Cryptocurrencies plunged sharply on Monday as global market risk aversion took hold, with Bitcoin falling by over 16% at one point and Ether experiencing its steepest drop since the FTX collapse in 2022.
By 4:51 p.m. in New York, Bitcoin had traded 9% lower at $53,883, adding to a 13.1% decline from the previous week—the most significant drop since the FTX exchange’s demise. Ether fell by more than 20% before recovering slightly to $2,419. Most major cryptocurrencies saw substantial losses.
Crypto-related equities were also hit hard. Coinbase Global Inc., the largest US exchange, saw a 7.3% decrease, while Bitcoin proxy MicroStrategy Inc. dropped nearly 10%. Miners Marathon Digital Holdings Inc. and Riot Platforms Inc. each recorded their sixth consecutive day of losses.
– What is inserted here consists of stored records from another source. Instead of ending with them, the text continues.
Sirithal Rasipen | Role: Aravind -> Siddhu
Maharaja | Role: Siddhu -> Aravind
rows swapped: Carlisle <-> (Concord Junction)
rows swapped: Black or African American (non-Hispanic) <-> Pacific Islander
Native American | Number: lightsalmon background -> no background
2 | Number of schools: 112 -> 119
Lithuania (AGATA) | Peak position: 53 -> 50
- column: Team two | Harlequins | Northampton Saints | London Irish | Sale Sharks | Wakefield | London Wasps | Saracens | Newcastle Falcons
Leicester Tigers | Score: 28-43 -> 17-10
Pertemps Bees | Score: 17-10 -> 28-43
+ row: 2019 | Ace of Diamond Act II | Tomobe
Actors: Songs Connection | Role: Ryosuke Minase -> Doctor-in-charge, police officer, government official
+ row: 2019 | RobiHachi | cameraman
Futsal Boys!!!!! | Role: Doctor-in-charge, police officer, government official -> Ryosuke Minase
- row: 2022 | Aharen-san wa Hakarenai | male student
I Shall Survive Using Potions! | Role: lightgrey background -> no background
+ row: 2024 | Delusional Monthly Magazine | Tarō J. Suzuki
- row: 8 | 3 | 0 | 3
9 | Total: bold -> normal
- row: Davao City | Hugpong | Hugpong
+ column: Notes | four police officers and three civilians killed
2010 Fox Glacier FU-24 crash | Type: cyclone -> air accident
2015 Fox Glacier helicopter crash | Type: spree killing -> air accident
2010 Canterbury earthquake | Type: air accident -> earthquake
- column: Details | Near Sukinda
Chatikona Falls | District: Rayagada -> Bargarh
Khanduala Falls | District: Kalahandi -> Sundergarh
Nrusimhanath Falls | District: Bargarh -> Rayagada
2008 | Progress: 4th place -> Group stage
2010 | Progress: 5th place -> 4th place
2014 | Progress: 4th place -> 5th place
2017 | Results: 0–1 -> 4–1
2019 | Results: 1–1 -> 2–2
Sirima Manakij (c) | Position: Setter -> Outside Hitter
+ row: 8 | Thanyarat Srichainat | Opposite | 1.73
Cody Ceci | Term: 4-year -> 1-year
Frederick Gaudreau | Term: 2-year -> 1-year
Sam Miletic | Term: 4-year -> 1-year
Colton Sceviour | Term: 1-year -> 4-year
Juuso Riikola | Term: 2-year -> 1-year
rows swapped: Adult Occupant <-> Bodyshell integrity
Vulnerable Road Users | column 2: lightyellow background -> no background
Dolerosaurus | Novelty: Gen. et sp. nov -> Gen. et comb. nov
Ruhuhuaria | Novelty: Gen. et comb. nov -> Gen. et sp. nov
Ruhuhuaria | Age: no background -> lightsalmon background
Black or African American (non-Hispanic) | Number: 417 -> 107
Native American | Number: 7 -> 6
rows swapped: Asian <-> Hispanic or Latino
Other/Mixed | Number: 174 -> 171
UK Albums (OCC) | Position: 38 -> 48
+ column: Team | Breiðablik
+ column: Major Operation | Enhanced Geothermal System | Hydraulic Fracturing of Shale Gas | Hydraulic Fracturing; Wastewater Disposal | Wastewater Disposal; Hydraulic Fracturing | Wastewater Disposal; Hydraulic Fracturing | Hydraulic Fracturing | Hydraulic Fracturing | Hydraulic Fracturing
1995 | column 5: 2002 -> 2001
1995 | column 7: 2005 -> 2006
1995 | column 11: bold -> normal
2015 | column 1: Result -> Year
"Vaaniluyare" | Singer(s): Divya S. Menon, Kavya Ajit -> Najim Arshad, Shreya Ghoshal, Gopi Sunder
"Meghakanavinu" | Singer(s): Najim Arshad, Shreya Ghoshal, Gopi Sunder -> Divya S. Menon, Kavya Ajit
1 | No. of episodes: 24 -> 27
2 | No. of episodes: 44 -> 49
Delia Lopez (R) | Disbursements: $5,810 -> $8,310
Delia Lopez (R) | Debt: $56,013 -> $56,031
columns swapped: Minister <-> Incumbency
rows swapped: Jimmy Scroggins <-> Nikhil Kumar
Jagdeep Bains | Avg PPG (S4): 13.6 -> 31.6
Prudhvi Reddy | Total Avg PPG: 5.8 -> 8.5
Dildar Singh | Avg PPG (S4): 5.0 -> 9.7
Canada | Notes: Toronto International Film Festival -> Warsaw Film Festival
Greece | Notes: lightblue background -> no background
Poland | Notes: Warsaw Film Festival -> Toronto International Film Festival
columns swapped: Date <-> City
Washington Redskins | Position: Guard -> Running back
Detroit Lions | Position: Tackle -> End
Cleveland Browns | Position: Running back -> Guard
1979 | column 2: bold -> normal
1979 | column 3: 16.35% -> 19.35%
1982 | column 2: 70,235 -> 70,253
These declines occurred against the backdrop of a broader global stock selloff, driven by concerns about the economic outlook and skepticism regarding the promises of artificial intelligence investments. Rising geopolitical tensions in the Middle East further contributed to investor unease.
In the past 24 hours, total liquidations of crypto bets reached approximately $1.1 billion, marking one of the largest liquidation events since early March. According to Coinglass, these included $814 million in bullish positions and $263 million in short positions.
US Bitcoin exchange-traded funds (ETFs) experienced their largest outflows in about three months on August 2. The future of these products remains uncertain—whether they will attract buyers when trading resumes or face further withdrawals.
Data from CoinShares Ltd. shows that Bitcoin and Ether investment products saw outflows of $400 million and $146 million, respectively, for the week ending August 3.
The decline in digital assets is partially attributed to the unwinding of the yen carry trade, as speculators adjust to higher interest rates in Japan. Hayden Hughes, head of crypto investments at Evergreen Growth, noted that increased hedging costs related to USD-JPY volatility are also impacting the market.
Bitcoin, which reached a record high of $73,798 in March, has faced multiple headwinds including US political uncertainties and potential sales of government-seized Bitcoin or a supply glut from bankruptcy proceedings.
Bond traders have increased their bets on US interest rate cuts starting in September to bolster economic growth. Sean Farrell, head of digital-asset strategy at Fundstrat Global Advisors LLC, suggested that such a shift could be beneficial for crypto markets.
Bitcoin’s decline on Monday brought it to levels last seen in February, while Ether fell to prices not seen since early this year. The reaction of new US spot-Ether ETF investors remains uncertain.
Justin D’Anethan, head of Asia-Pacific business development at market maker Keyrock, noted that the crypto downturn seemed particularly pronounced for Ether, citing social media speculation about institutional selling.
Despite the current turmoil, Khushboo Khullar, a venture partner at Lightning Ventures, views the market retreat as a potential buying opportunity. Simon Peters, a crypto analyst at eToro, indicated that technical indicators and the Crypto Fear and Greed Index suggest that prices may be nearing a bottom, with the possibility of a rebound in the coming days.
Bitcoin’s year-to-date gain has moderated to approximately 29%, compared to a 17% increase in gold and an 8% rise in a global stock index.